Along with tape blocking the tarp, men in security outfits were blocking the way so the crowd couldn't get through. Two men in suits were inside the barrier, looking at the destroyed part of the tarp. I recognized one as Adam Cambridge, an Englishman who I had talked to yesterday, the other being a man from New Zealand named Tangaroa. He was crouching down and looking at a strange, orange substance on the floor. Adam turned to me and told one of the security guards that I could come in, much to the disappointment of the crowd behind me. "Hello, George. I'm sure you heard the news that I told you this morning. One of your workers was... infected." "Yeah, I know that. So... do you know anything about it? Or did you just arrive here?"
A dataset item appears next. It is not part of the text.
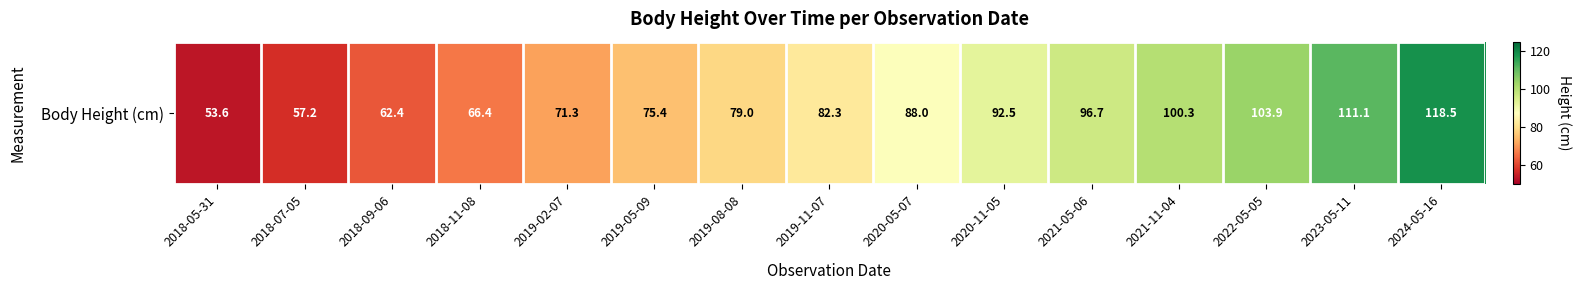

What is the average value?

83.9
"I do, actually. After multiple meetings with other heads of Laminax's American Scientific Departments, I headed about two stairs above to talk with my fellow scientists and researchers about two floors above where the meetings were held. Shortly after I had a short discussion with the Head of Science of the Salt Lake City branch, me and Tangaroa went into a nearby elevator so we could both exit the building and get to our hotel near Denver International, but Tangaroa said that he needed to use the restroom as we entered the elevator. Since there were no restrooms on the floor that we were on, we had to go down to the nearest floor that did have restrooms. Once we arrived at the floor and headed down the hall to the bathroom, me and Tangaroa both talking to each other, and we both didn't notice what was just down the hall... a Catte, looking right at the both of us. I noticed it standing near the end of the hallway, and told Tangaroa to stop. I slowly approached the Catte with Tangaroa, and then it emitted a low growl, and then it hissed. Its fur was also noticeably raised, its tail puffed up, ears pinned back and claws out. It was clearly about to attack the both of us. Then, it suddenly became calmer, before then it running away, down the stairs. Security was called, but by the time they had gotten here, the Catte had escaped."